WHAT IS EXPECTED:
Transcribe the text of each of the records below word for word, leaving out the pictures.

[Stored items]
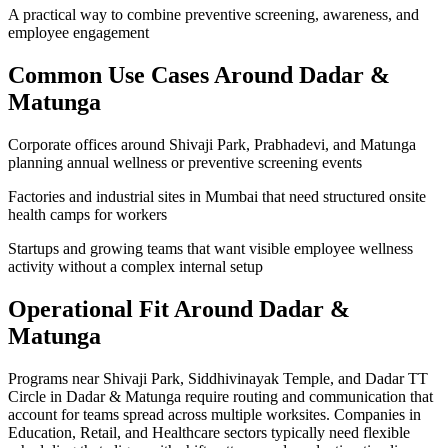
A practical way to combine preventive screening, awareness, and
employee engagement
Common Use Cases Around
Dadar &
Matunga
Corporate offices around Shivaji Park, Prabhadevi, and Matunga
planning annual wellness or preventive screening events
Factories and industrial sites in Mumbai that need structured onsite
health camps for workers
Startups and growing teams that want visible employee wellness
activity without a complex internal setup
Operational Fit Around Dadar &
Matunga
Programs near Shivaji Park, Siddhivinayak Temple, and Dadar TT
Circle in Dadar & Matunga require routing and communication that
account for teams spread across multiple worksites. Companies in
Education, Retail, and Healthcare sectors typically need flexible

THE COMPLETED TASK:
A practical way to combine preventive screening, awareness, and
employee engagement
Common Use Cases Around
Dadar &
Matunga
Corporate offices around Shivaji Park, Prabhadevi, and Matunga
planning annual wellness or preventive screening events
Factories and industrial sites in Mumbai that need structured onsite
health camps for workers
Startups and growing teams that want visible employee wellness
activity without a complex internal setup
Operational Fit Around Dadar &
Matunga
Programs near Shivaji Park, Siddhivinayak Temple, and Dadar TT
Circle in Dadar & Matunga require routing and communication that
account for teams spread across multiple worksites. Companies in
Education, Retail, and Healthcare sectors typically need flexible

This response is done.